When running on apple silicon you want to use mlx, not llama.cpp as this benchma...

hnfong · 2025-03-10T10:51:53 1741603913

Unless something changed recently, I’m not aware of big perf differences between MLX and llama.cpp on Apple hardware.

loufe · 2025-03-10T11:10:55 1741605055

I'm under the same impression. Llama.cpp's readme used to start with "Apple Silicon as a First Class Citizen", and IIRC Georgi works on Mac himself.

nicman23 · 2025-03-10T08:29:11 1741595351

there is a plateau where you simply need more compute and the m4 cores are not enough, so even if they have enough ram for the model the token/s is not useful

mirekrusin · 2025-03-10T12:55:20 1741611320

For all models fitting 2x 5090 (2x 32GB) that's not a problem, so you can say if you have this problem then RTX is also not an option.

On apple silicons you can always use MoE models, which work beautifully. On RTX it's kind of waste to be honest to run MoE, you'd be better off running single, whole active model that fills available memory (with enough space for the context).

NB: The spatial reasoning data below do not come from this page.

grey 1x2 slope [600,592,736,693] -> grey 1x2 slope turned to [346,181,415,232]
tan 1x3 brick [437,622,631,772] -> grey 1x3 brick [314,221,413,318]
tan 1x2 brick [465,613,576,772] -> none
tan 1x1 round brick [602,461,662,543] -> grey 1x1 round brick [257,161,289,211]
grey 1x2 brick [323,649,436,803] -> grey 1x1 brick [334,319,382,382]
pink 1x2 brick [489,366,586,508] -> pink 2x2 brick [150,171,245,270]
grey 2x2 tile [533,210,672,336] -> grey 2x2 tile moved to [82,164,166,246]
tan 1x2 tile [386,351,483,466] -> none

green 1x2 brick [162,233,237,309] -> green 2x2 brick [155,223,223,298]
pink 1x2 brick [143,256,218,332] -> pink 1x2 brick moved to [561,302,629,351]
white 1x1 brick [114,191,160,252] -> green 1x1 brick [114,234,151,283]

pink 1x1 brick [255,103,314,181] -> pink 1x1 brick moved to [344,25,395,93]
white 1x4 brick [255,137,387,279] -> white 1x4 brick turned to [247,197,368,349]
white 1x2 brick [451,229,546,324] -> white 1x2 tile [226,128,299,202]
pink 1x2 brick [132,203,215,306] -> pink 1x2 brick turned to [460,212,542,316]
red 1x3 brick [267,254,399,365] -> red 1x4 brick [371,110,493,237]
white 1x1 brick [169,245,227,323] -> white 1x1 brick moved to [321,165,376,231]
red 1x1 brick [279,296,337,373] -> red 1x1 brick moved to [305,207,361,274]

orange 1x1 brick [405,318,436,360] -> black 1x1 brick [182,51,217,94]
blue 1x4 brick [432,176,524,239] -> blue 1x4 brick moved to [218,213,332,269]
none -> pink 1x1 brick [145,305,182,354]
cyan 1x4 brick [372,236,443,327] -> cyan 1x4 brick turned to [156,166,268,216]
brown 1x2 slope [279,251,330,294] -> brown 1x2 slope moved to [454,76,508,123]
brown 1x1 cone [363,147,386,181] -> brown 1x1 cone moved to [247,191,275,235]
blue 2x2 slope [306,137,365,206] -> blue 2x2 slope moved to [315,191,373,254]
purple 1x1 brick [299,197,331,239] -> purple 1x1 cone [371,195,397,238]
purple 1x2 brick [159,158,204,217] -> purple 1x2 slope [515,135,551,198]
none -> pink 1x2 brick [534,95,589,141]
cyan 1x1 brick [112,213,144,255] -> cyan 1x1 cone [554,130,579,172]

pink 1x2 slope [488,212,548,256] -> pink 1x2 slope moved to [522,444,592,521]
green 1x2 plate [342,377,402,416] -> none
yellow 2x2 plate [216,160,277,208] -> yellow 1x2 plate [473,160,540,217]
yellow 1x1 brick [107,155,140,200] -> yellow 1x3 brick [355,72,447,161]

sgt · 2025-03-10T09:31:36 1741599096

I'm trying to find out about that as well as I'm considering a local LLM for some heavy prototyping. I don't mind which HW I buy, but it's on a relative budget and energy efficiency is also not a bad thing. Seems the Ultra can do 40 tokens/sec on DeepSeek and nothing even comes close at that price point.

hnfong · 2025-03-10T10:50:22 1741603822

The DeepSeek R1 distilled onto Llama and Qwen base models are also unfortunately called “DeepSeek” by some. Are you sure you’re looking at the right thing?

The OG DeepSeek models are hundreds of GB quantized, nobody is using RTX GPUs to run them anyway…

Tostino · 2025-03-10T12:57:06 1741611426

You are missing something. This is a single stream of inference. You can load up the Nvidia card with at least 16 inference streams and get at much higher throughout tokens/sec.

This just is just a single user chat experience benchmark.